1969 seçimlerinde parlementoya giren Necmettin Erbakan ve 17 arkadaşı tarafından kurulan Milli Nizam Partisi, (İsmet Özel’in “aynı tezek, ortasından at arabası geçmiş” diye tanımladığı) birbirinin kontrastı olan iki partili sistemi bozmuştu. Siyasetin polis’in işleyişinin sekteye uğratılması ve hesaba katılmamışların payının gündeme getirilmesi şeklindeki tanımını kabul edecek olursak, Erbakan’ın tamamen siyasi bir ortaya çıkışla İslamcılığı bir alternatif olarak gündeme getirdiğini söyleyebiliriz. 1961’de TİP’in yakaladığı istisnai “siyasi an” gibi. Her ne kadar “ağır sanayi hamlesi” gibi bugünkü gözü dönmüş kalkınmacılığın kökenlerini oluşturan eklektik söylemler içerse de “adil düzen”i vaat eden, emperyalizme karşı mücadeleyi öne çıkaran, zulmün bitip İslam’ın geleceğini cesurca ilan eden ve dinamizmini buradan alan bir siyasal gelenekti Milli Görüş. 1969’da oyunu bozan İslamcı “sapma”nın nihai sonunu, Başbakan balkon konuşmasında Menderes ve Özal’ı anıp Erbakan’ı zikretmeyerek açıkça ilân etti. Mehmet Sacit anılarında, insanların Erbakan’ın rakamlarla dolu konuşmalarını gözleri hayranlıkla dolarak seyrettiklerini söylüyordu. Bugünkü bitmez tükenmez rakamlardan, yüzdelerden, para miktarlarından geçilmeyen konuşmasına bakarak Tayyip Erdoğan’ın, hocasının yolunu en azından retorik olarak sürdürdüğünü söyleyebiliriz.
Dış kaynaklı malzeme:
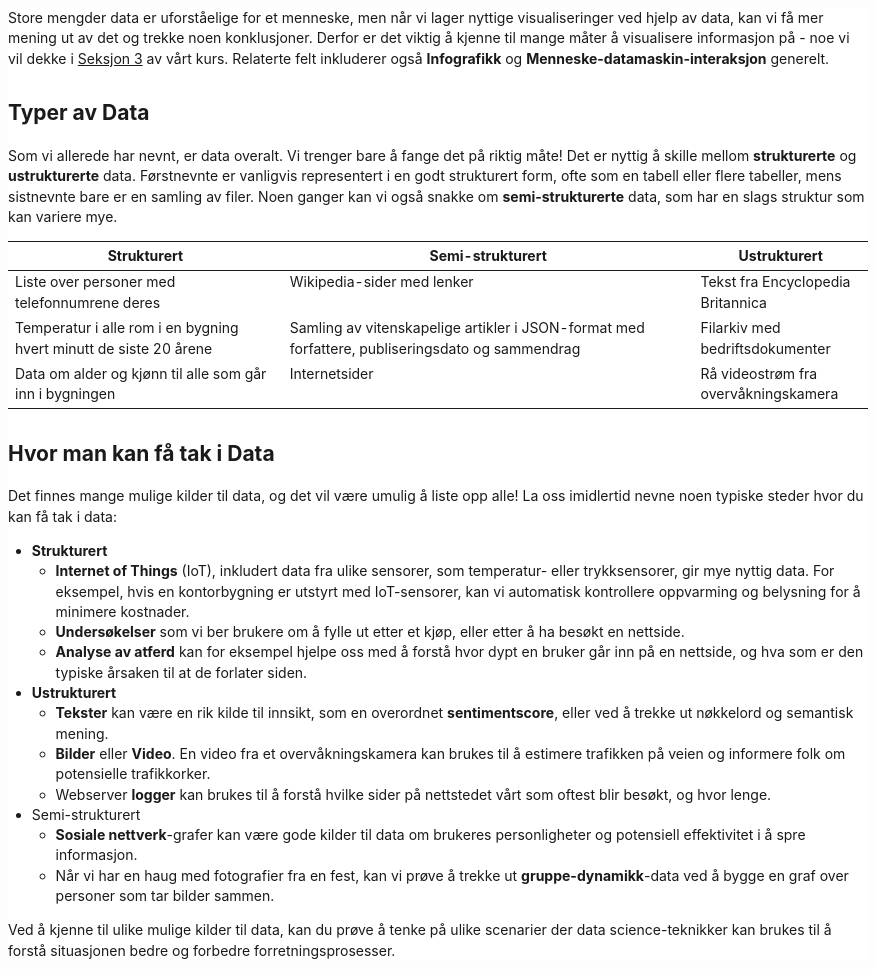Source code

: Store mengder data er uforståelige for et menneske, men når vi lager nyttige visualiseringer ved hjelp av data, kan vi få mer mening ut av det og trekke noen konklusjoner. Derfor er det viktig å kjenne til mange måter å visualisere informasjon på - noe vi vil dekke i <a href="../../3-Data-Visualization/README.md">Seksjon 3</a> av vårt kurs. Relaterte felt inkluderer også <b>Infografikk</b> og <b>Menneske-datamaskin-interaksjon</b> generelt. 
</dd>
</dl>

## Typer av Data

Som vi allerede har nevnt, er data overalt. Vi trenger bare å fange det på riktig måte! Det er nyttig å skille mellom **strukturerte** og **ustrukturerte** data. Førstnevnte er vanligvis representert i en godt strukturert form, ofte som en tabell eller flere tabeller, mens sistnevnte bare er en samling av filer. Noen ganger kan vi også snakke om **semi-strukturerte** data, som har en slags struktur som kan variere mye.

| Strukturert                                                                  | Semi-strukturert                                                                               | Ustrukturert                            |
| ---------------------------------------------------------------------------- | ---------------------------------------------------------------------------------------------- | --------------------------------------- |
| Liste over personer med telefonnumrene deres                                 | Wikipedia-sider med lenker                                                                    | Tekst fra Encyclopedia Britannica       |
| Temperatur i alle rom i en bygning hvert minutt de siste 20 årene            | Samling av vitenskapelige artikler i JSON-format med forfattere, publiseringsdato og sammendrag | Filarkiv med bedriftsdokumenter         |
| Data om alder og kjønn til alle som går inn i bygningen                      | Internetsider                                                                                  | Rå videostrøm fra overvåkningskamera    |

## Hvor man kan få tak i Data

Det finnes mange mulige kilder til data, og det vil være umulig å liste opp alle! La oss imidlertid nevne noen typiske steder hvor du kan få tak i data:

* **Strukturert**
  - **Internet of Things** (IoT), inkludert data fra ulike sensorer, som temperatur- eller trykksensorer, gir mye nyttig data. For eksempel, hvis en kontorbygning er utstyrt med IoT-sensorer, kan vi automatisk kontrollere oppvarming og belysning for å minimere kostnader. 
  - **Undersøkelser** som vi ber brukere om å fylle ut etter et kjøp, eller etter å ha besøkt en nettside.
  - **Analyse av atferd** kan for eksempel hjelpe oss med å forstå hvor dypt en bruker går inn på en nettside, og hva som er den typiske årsaken til at de forlater siden.
* **Ustrukturert**
  - **Tekster** kan være en rik kilde til innsikt, som en overordnet **sentimentscore**, eller ved å trekke ut nøkkelord og semantisk mening.
  - **Bilder** eller **Video**. En video fra et overvåkningskamera kan brukes til å estimere trafikken på veien og informere folk om potensielle trafikkorker.
  - Webserver **logger** kan brukes til å forstå hvilke sider på nettstedet vårt som oftest blir besøkt, og hvor lenge.
* Semi-strukturert
  - **Sosiale nettverk**-grafer kan være gode kilder til data om brukeres personligheter og potensiell effektivitet i å spre informasjon.
  - Når vi har en haug med fotografier fra en fest, kan vi prøve å trekke ut **gruppe-dynamikk**-data ved å bygge en graf over personer som tar bilder sammen.

Ved å kjenne til ulike mulige kilder til data, kan du prøve å tenke på ulike scenarier der data science-teknikker kan brukes til å forstå situasjonen bedre og forbedre forretningsprosesser. 
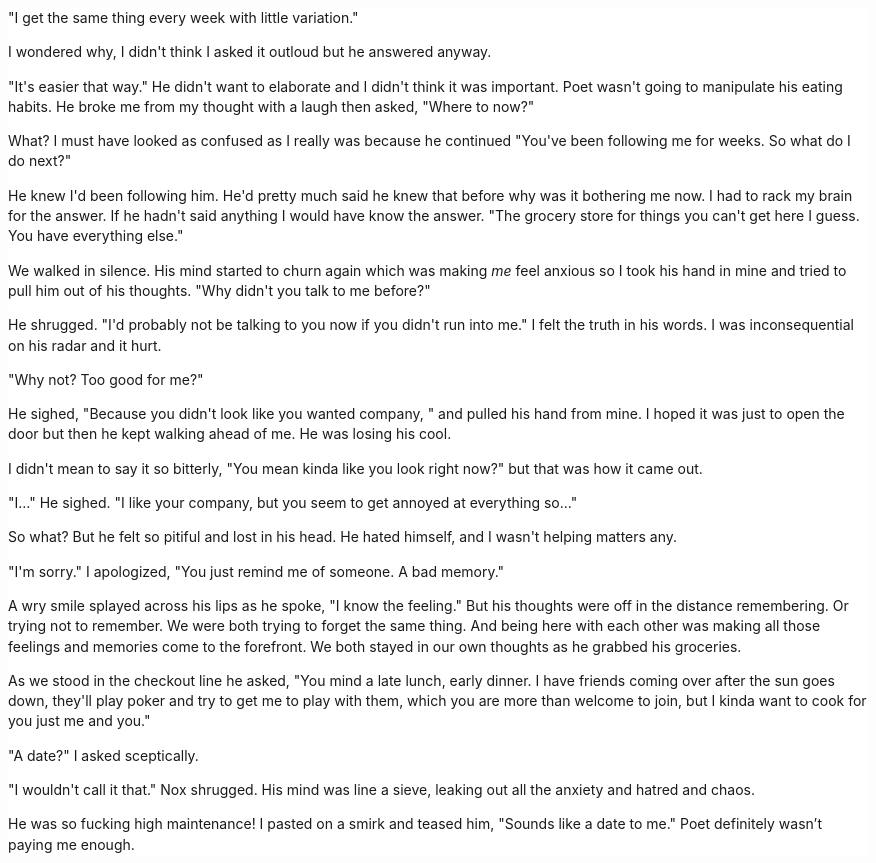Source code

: "I get the same thing every week with little variation."

I wondered why, I didn't think I asked it outloud but he answered anyway.

"It's easier that way." He didn't want to elaborate and I didn't think it was
important. Poet wasn't going to manipulate his eating habits. He broke me from
my thought with a laugh then asked, "Where to now?"

What? I must have looked as confused as I really was because he continued
"You've been following me for weeks. So what do I do next?"

He knew I'd been following him. He'd pretty much said he knew that before why
was it bothering me now. I had to rack my brain for the answer. If he hadn't
said anything I would have know the answer. "The grocery store for things you
can't get here I guess. You have everything else."

We walked in silence. His mind started to churn again which was making *me* feel
anxious so I took his hand in mine and tried to pull him out of his thoughts.
"Why didn't you talk to me before?"

He shrugged. "I'd probably not be talking to you now if you didn't run into me."
I felt the truth in his words. I was inconsequential on his radar and it hurt.

"Why not? Too good for me?"

He sighed, "Because you didn't look like you wanted company, " and pulled his
hand from mine. I hoped it was just to open the door but then he kept walking
ahead of me. He was losing his cool.

I didn't mean to say it so bitterly, "You mean kinda like you look right now?"
but that was how it came out.

"I…" He sighed. "I like your company, but you seem to get annoyed at everything
so…"

So what? But he felt so pitiful and lost in his head. He hated himself, and I
wasn't helping matters any.

"I'm sorry." I apologized, "You just remind me of someone. A bad memory."

A wry smile splayed across his lips as he spoke, "I know the feeling." But his
thoughts were off in the distance remembering. Or trying not to remember. We
were both trying to forget the same thing. And being here with each other was
making all those feelings and memories come to the forefront. We both stayed in
our own thoughts as he grabbed his groceries.

As we stood in the checkout line he asked, "You mind a late lunch, early dinner.
I have friends coming over after the sun goes down, they'll play poker and try
to get me to play with them, which you are more than welcome to join, but I
kinda want to cook for you just me and you."  
  
"A date?" I asked sceptically.

"I wouldn't call it that." Nox shrugged. His mind was line a sieve, leaking out
all the anxiety and hatred and chaos.

He was so fucking high maintenance! I pasted on a smirk and teased him, "Sounds
like a date to me." Poet definitely wasn’t paying me enough.
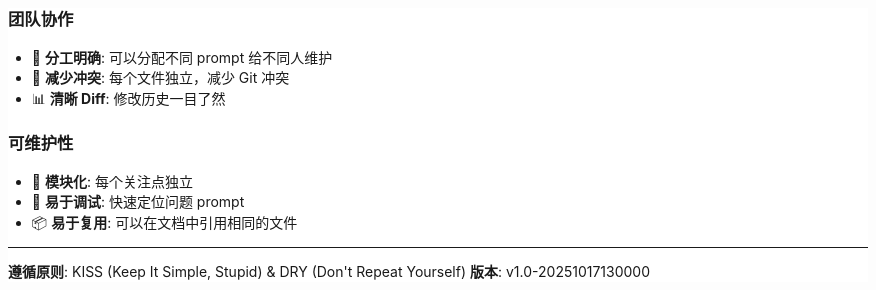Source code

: ### 团队协作
- 👥 **分工明确**: 可以分配不同 prompt 给不同人维护
- 🔄 **减少冲突**: 每个文件独立，减少 Git 冲突
- 📊 **清晰 Diff**: 修改历史一目了然

### 可维护性
- 🧩 **模块化**: 每个关注点独立
- 🔧 **易于调试**: 快速定位问题 prompt
- 📦 **易于复用**: 可以在文档中引用相同的文件

---

**遵循原则**: KISS (Keep It Simple, Stupid) & DRY (Don't Repeat Yourself)
**版本**: v1.0-20251017130000
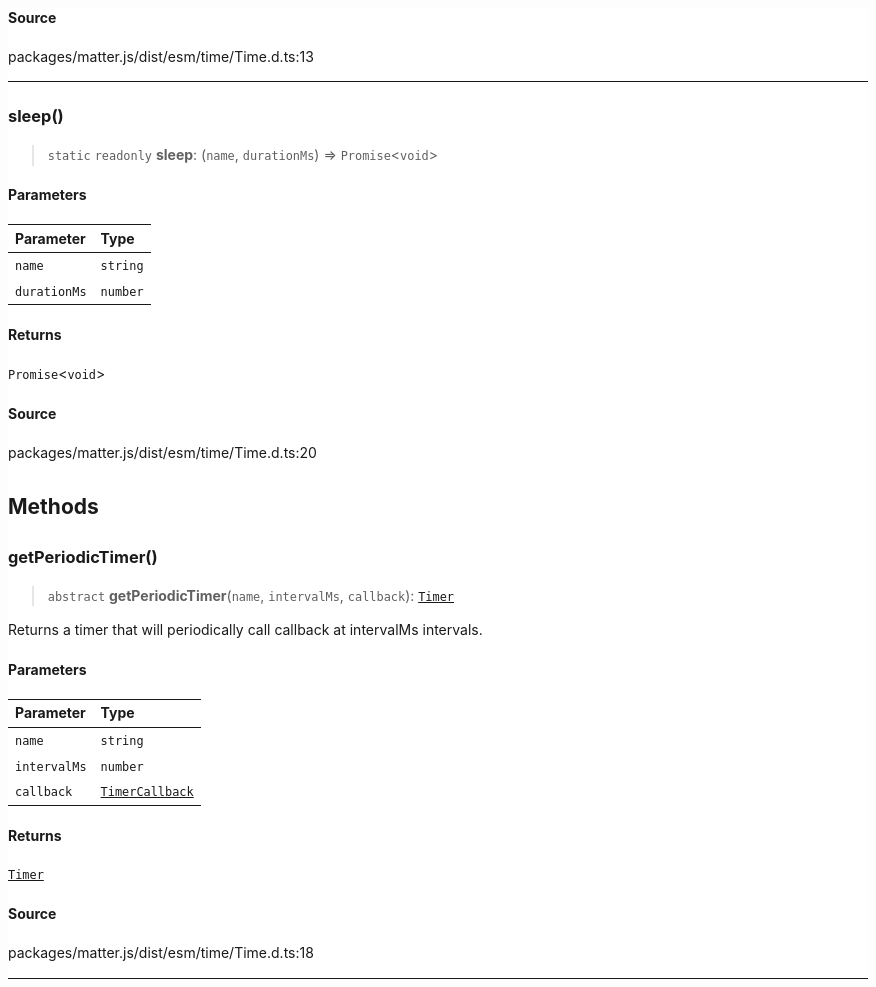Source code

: #### Source

packages/matter.js/dist/esm/time/Time.d.ts:13

***

### sleep()

> `static` `readonly` **sleep**: (`name`, `durationMs`) => `Promise`\<`void`\>

#### Parameters

| Parameter | Type |
| :------ | :------ |
| `name` | `string` |
| `durationMs` | `number` |

#### Returns

`Promise`\<`void`\>

#### Source

packages/matter.js/dist/esm/time/Time.d.ts:20

## Methods

### getPeriodicTimer()

> `abstract` **getPeriodicTimer**(`name`, `intervalMs`, `callback`): [`Timer`](../interfaces/Timer.md)

Returns a timer that will periodically call callback at intervalMs intervals.

#### Parameters

| Parameter | Type |
| :------ | :------ |
| `name` | `string` |
| `intervalMs` | `number` |
| `callback` | [`TimerCallback`](../README.md#timercallback) |

#### Returns

[`Timer`](../interfaces/Timer.md)

#### Source

packages/matter.js/dist/esm/time/Time.d.ts:18

***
AKP’nin ekonomik hedefleri:
– Bankalarımızın güçlü sermaye yapısı ile çalışmasını sağlayacağız.
– Fiyat istikrarını sürdürmek ve sağlamak para politikamızın temel amacıdır.
– İstanbul’un küresel finans merkezi olması için çalışacağız. 2023 yılında dünyanın en önemli 10 finans merkezi içinde yer almasını hedefliyoruz.
– Dalgalı döviz kuru rejimi uygulamasını sürdüreceğiz.
– IMF’ye borcumuz 23.5 milyar dolar’dan 4.7 milyar dolara indi.
– Enflasyon düşerken de büyüyebileceğimizi gösterdik. 9 yılda avrupa ile türkiye arasındaki refah farkı kapandı.
– Cari açığı düşürmek ve enerjide dışa bağımlılığı azaltmak için yenilenebilir ve nükleer enerji projeleri sürecek.
– Özel sektörün TL üzerinden borçlanmasını teşvik edeceğiz.
– Avrupa standartlarına uygun bir çalışma hayatının geliştirmek için çalışıyoruz.
– Etkin dış ticaret politikası uygulayacağız.
– Teşvik sisteminin güçlendirerek iç üretimi artıracağız.
– Nüfusu 750 bin’den fazla olan illerde büyükşehir belediyesi kuracağız.
– Sanayide uzun dönemli vizyonumuz Avrasya’nın üretim üssü olmaktır.